Rural health is another critical issue in my electorate. Eleven towns will now find it easier to attract doctors under the overhauled General Practice Rural Incentives Program. Under the changes, 450 Australian country towns will receive increased subsidies to attract and retain doctors. The overhauled, much fairer GP rural incentives program means that smaller rural communities will be able to more easily attract and retain GPs. The system will be fairer for small towns, redirecting money to attract more doctors to towns that have genuine difficulty attracting and retaining them. It made no sense that, under the previous system, $50 million a year was being used to pay incentives for doctors to live in 14 large regional cities—including Townsville, which has a population of 175,000, and Cairns, which has a population of 145,000. This money will now be spent attracting doctors to towns like my home town of Katanning, which has a population of 5,000, and our neighbouring town, Kojonup, which has a population of 2,000. It makes more sense to use the GP fund to attract doctors to where the greatest shortages are—small and remote communities, not big regional cities. The highest incentive paid to work in remote regional Australia will jump from $47,000 to $60,000 per year. The maximum incentive to work in a town of less than 5,000 in regional Australia will increase from $18,000 to $23,000. Other changes include that doctors will be able to take leave from a rural practice for up to five years with no loss of their incentive status on their return. Four existing programs have been streamlined into a single group retention payment, and doctors will need to stay in a regional or rural longer than two years, up from the current six months, before they receive the incentive.

As a final note on regional health, I am very pleased to announce that the Royal Flying Doctors received an extra $20 million over two years, increasing their funding from $58 million per annum to $68 million per annum. It is a vital service in my electorate of O'Connor.

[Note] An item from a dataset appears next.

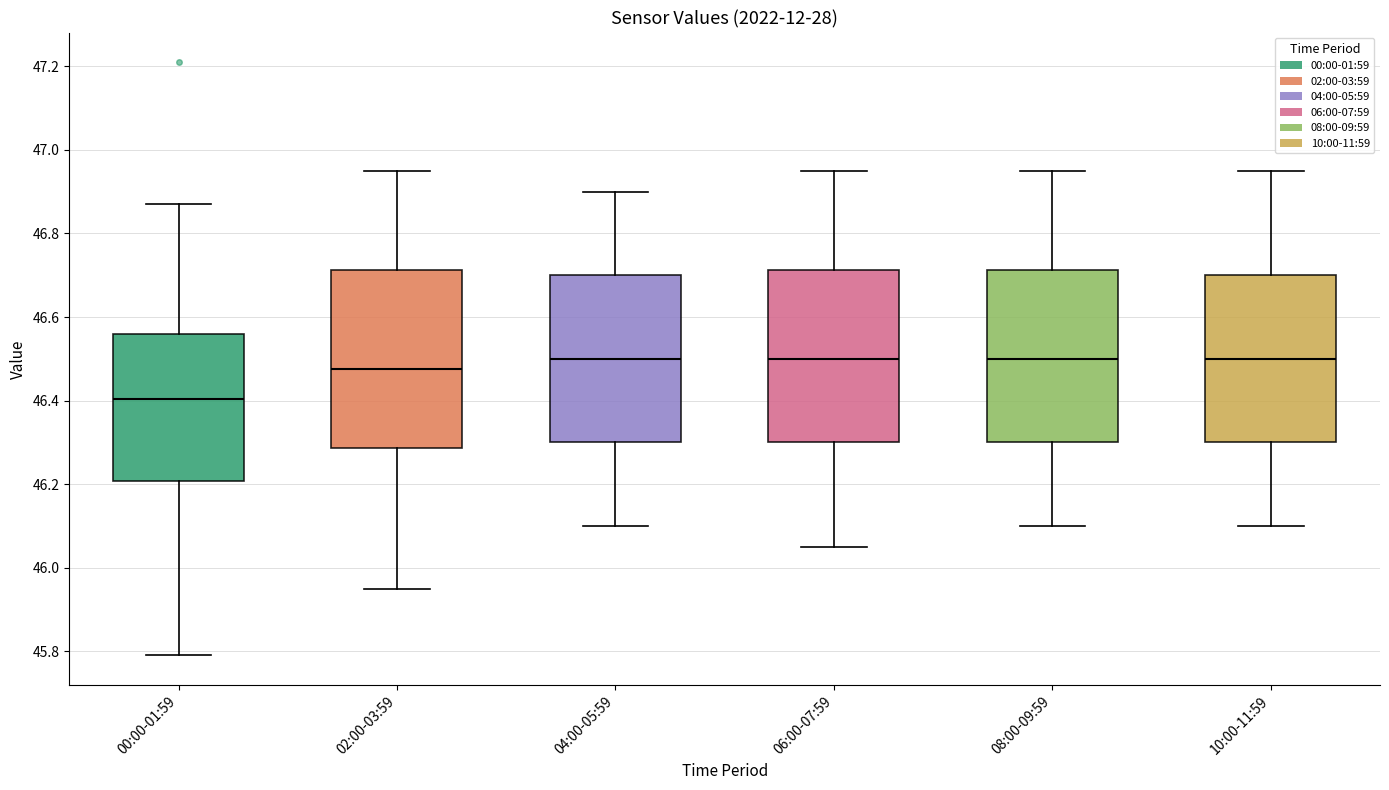

Where is the lower edge of the box for 10:00-11:59 on the y-axis? The values are not printed on the chart, so give them approximately, as read against the axis.

46.30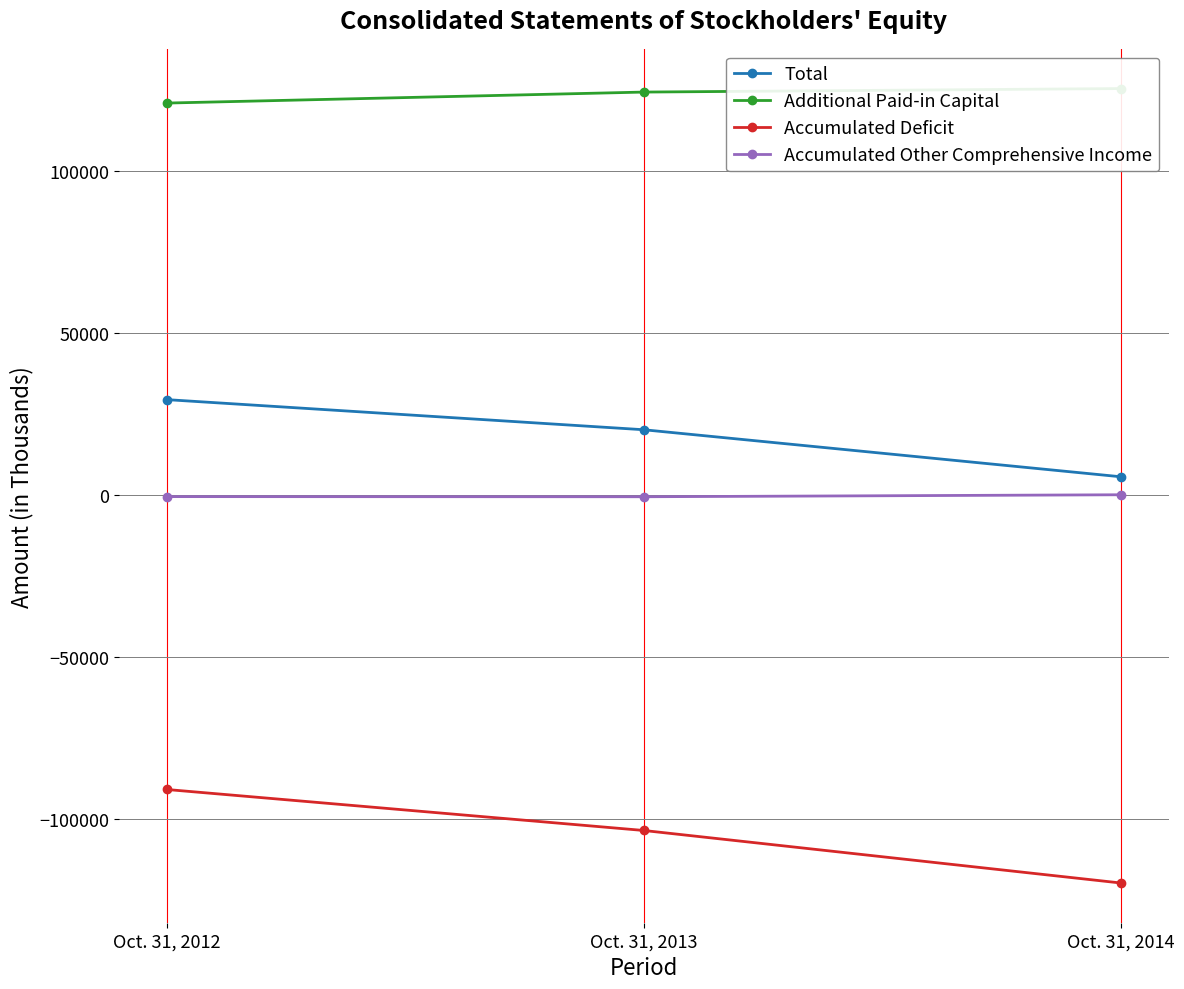

What is the highest value of the Additional Paid-in Capital series?

125271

To conclude, I want to touch on the government's commitment to infrastructure and how important infrastructure investment is. While I am disappointed to have only one successful project under round 1 of the National Stronger Regions Fund, I was thrilled the city of Albany was successful in their application for the relocation of the Albany Visitor Centre. This project will deliver an iconic building that will house a new tourist information hub and showcase regional produce, involving co-location with the Albany Visitor Centre and the Albany Public Library. This news is on top of the Roads to Recovery program, the Black Spot Program, the Heavy Vehicle Safety and Productivity Program and the Bridges Renewal Program.

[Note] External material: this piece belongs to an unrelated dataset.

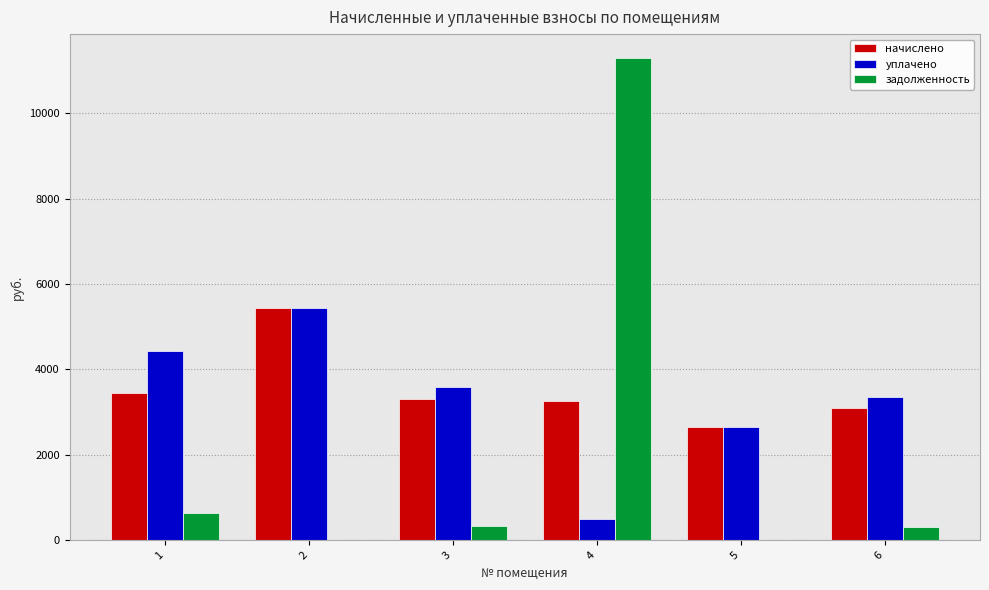

Between 2 and 6, which series saw the biggest shift?

начислено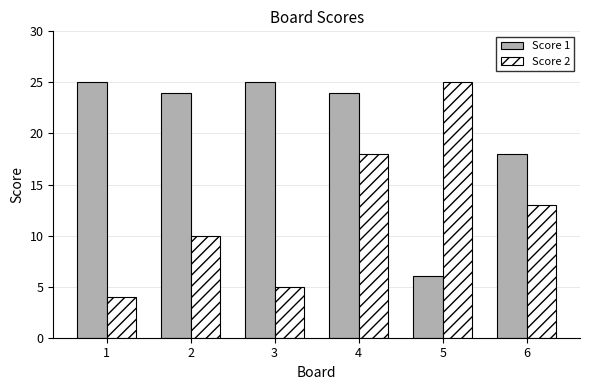

What is the difference between the Score 2 values at 3 and 6?

8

Roads to Recovery has $350 million allocated, and this year an extra $350 million is being funded. More than 2,300 projects have already been listed for funding under the current 2014-19 program. The Black Spot Program has $60 million allocated annually to target dangerous areas where crashes are occurring. We have almost tripled black spot funding for the next two years, with an extra $100 million being allocated in 2015-16 and 2016-17 to accelerate road safety improvements. A total of 382 projects across five states and territories have already been announced for 2015, with further announcements being made in the coming weeks. Then we have the announcement of the Stronger Communities Program: $45 million over two years to fund small capital projects in local communities. Between $1,000 and $20,000 will be made available to reputable not-for-profit organisations for local projects. When the guidelines are released, I will be promoting this program in my electorate and encouraging eligible organisations to apply.

The 2015 budget is a great budget for Australia and particularly for O'Connor. I congratulate the Treasurer, the Minister for Small Business, the Minister for Finance and the Prime Minister on their hard work. For me, it is a good combination of repairing Australia's financial situation and giving people a chance to have a go.